§ Entries provided
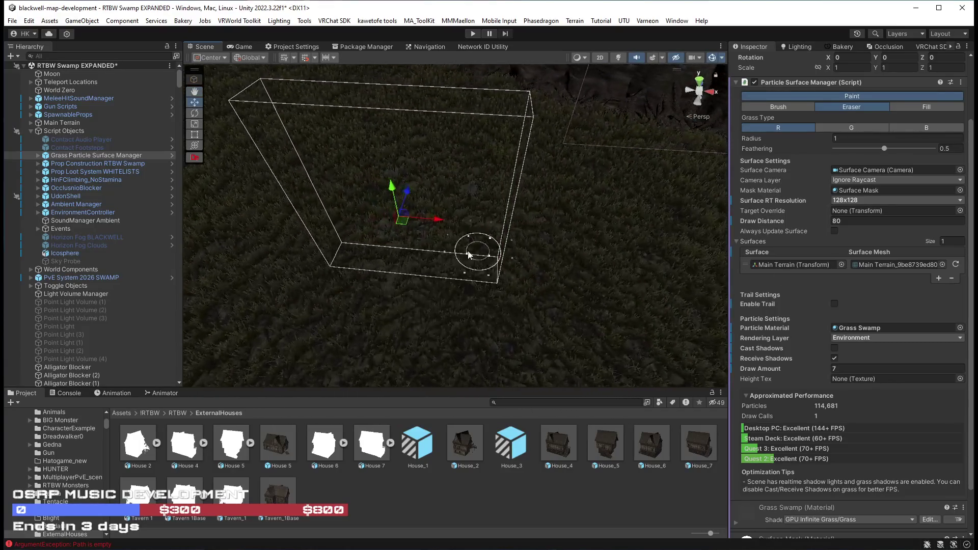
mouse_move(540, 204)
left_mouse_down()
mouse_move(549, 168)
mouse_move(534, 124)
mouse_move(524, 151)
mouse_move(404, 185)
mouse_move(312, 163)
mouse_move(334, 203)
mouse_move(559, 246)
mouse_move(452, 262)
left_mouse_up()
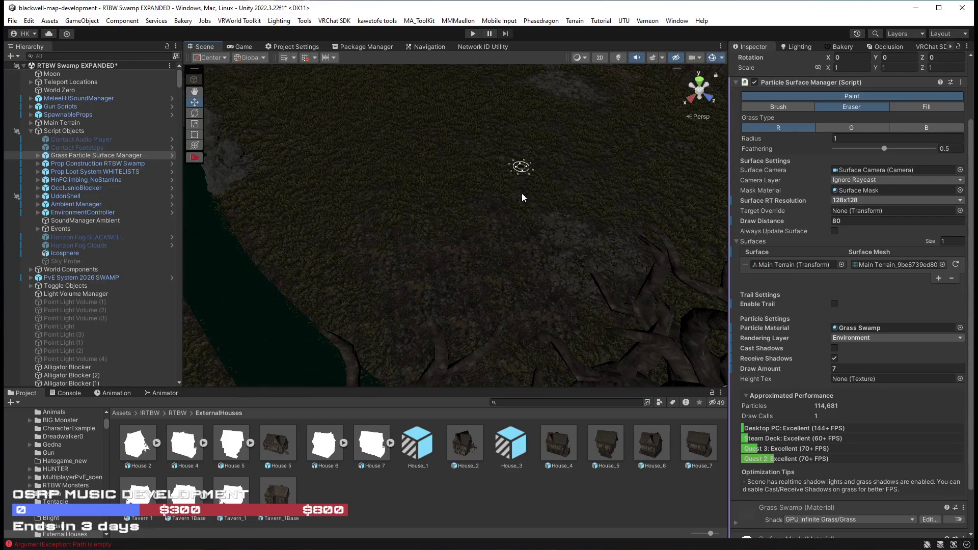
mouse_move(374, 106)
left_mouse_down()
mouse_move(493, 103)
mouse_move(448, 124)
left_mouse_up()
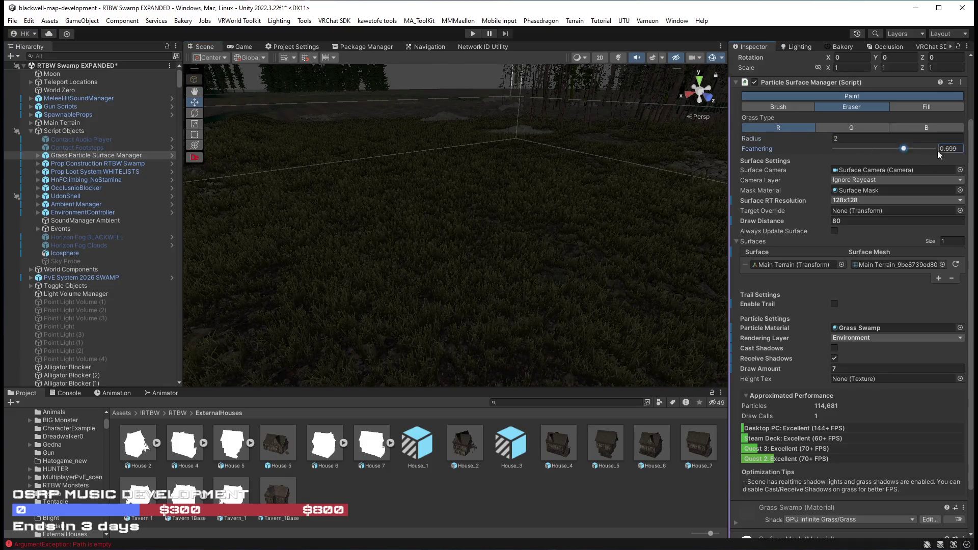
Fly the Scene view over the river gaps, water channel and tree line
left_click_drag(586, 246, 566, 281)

...

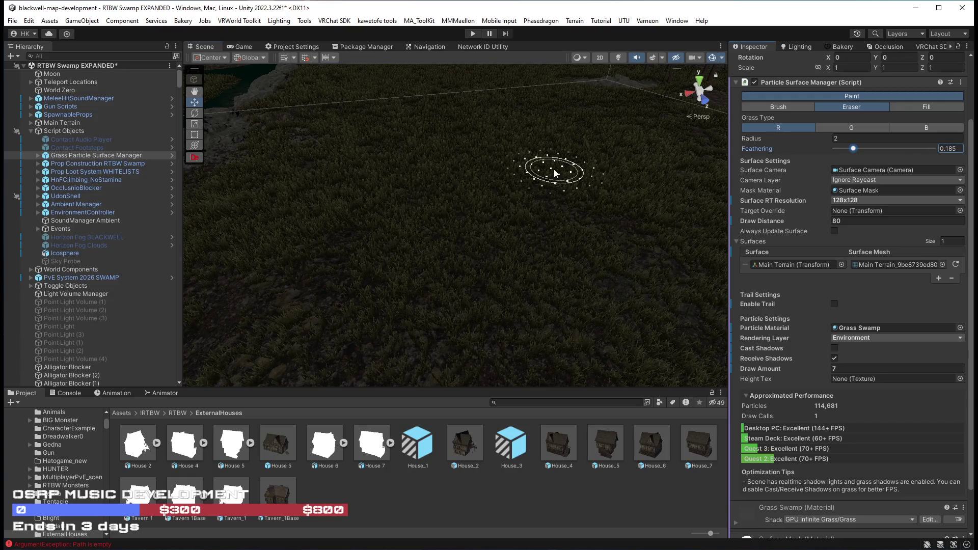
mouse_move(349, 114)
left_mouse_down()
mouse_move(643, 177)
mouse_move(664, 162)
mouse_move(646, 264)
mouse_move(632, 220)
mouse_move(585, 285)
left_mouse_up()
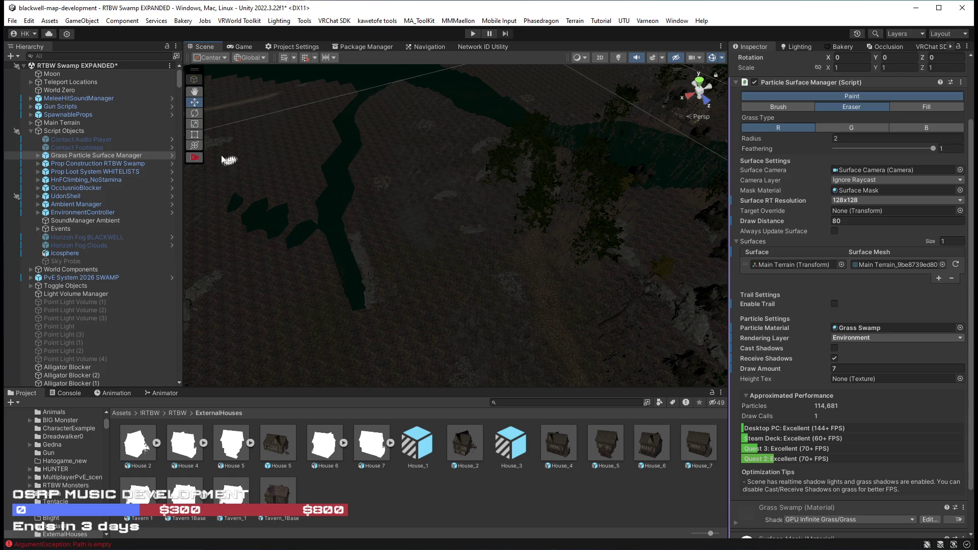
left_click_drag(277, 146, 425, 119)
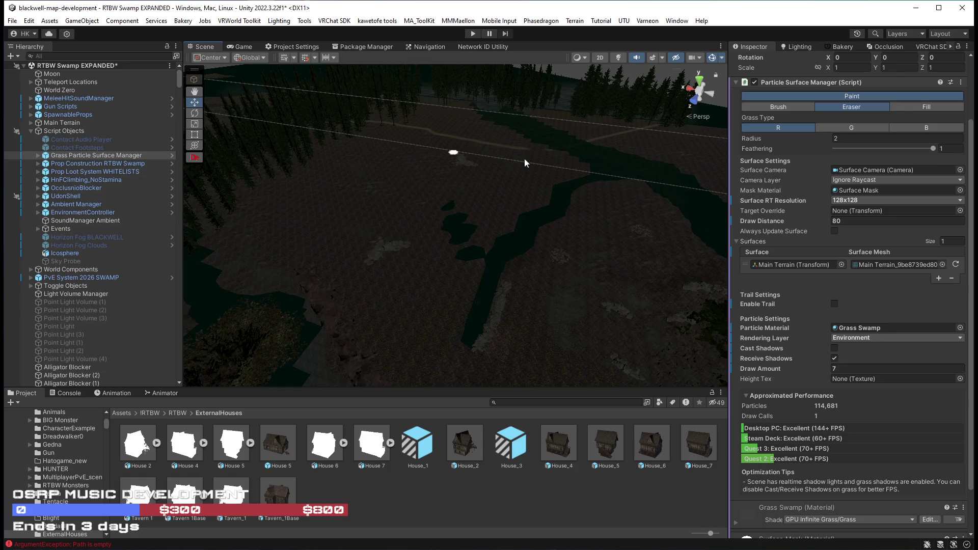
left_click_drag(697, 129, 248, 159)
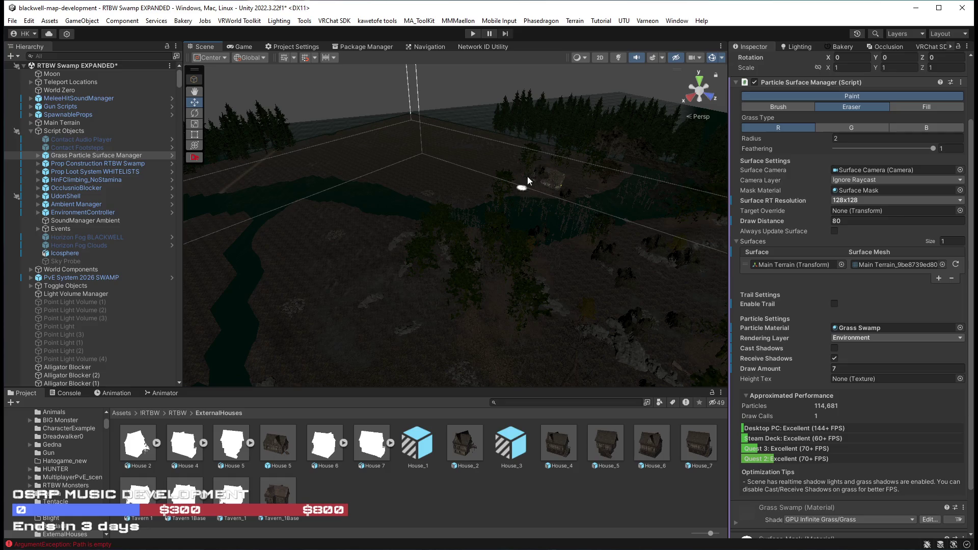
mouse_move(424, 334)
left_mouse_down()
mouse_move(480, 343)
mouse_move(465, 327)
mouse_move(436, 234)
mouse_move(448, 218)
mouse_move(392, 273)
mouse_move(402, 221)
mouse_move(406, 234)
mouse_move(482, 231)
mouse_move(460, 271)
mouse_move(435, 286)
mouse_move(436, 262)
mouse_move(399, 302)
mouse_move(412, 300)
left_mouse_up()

§ What to work on
Pictures in the material above should be skipped; print exactly the lines from the one with "mouse_move(540, 204)" through the one with "left_click_drag(586, 246, 566, 281)".

§ Response
mouse_move(540, 204)
left_mouse_down()
mouse_move(549, 168)
mouse_move(534, 124)
mouse_move(524, 151)
mouse_move(404, 185)
mouse_move(312, 163)
mouse_move(334, 203)
mouse_move(559, 246)
mouse_move(452, 262)
left_mouse_up()
mouse_move(374, 106)
left_mouse_down()
mouse_move(493, 103)
mouse_move(448, 124)
left_mouse_up()
Fly the Scene view over the river gaps, water channel and tree line
left_click_drag(586, 246, 566, 281)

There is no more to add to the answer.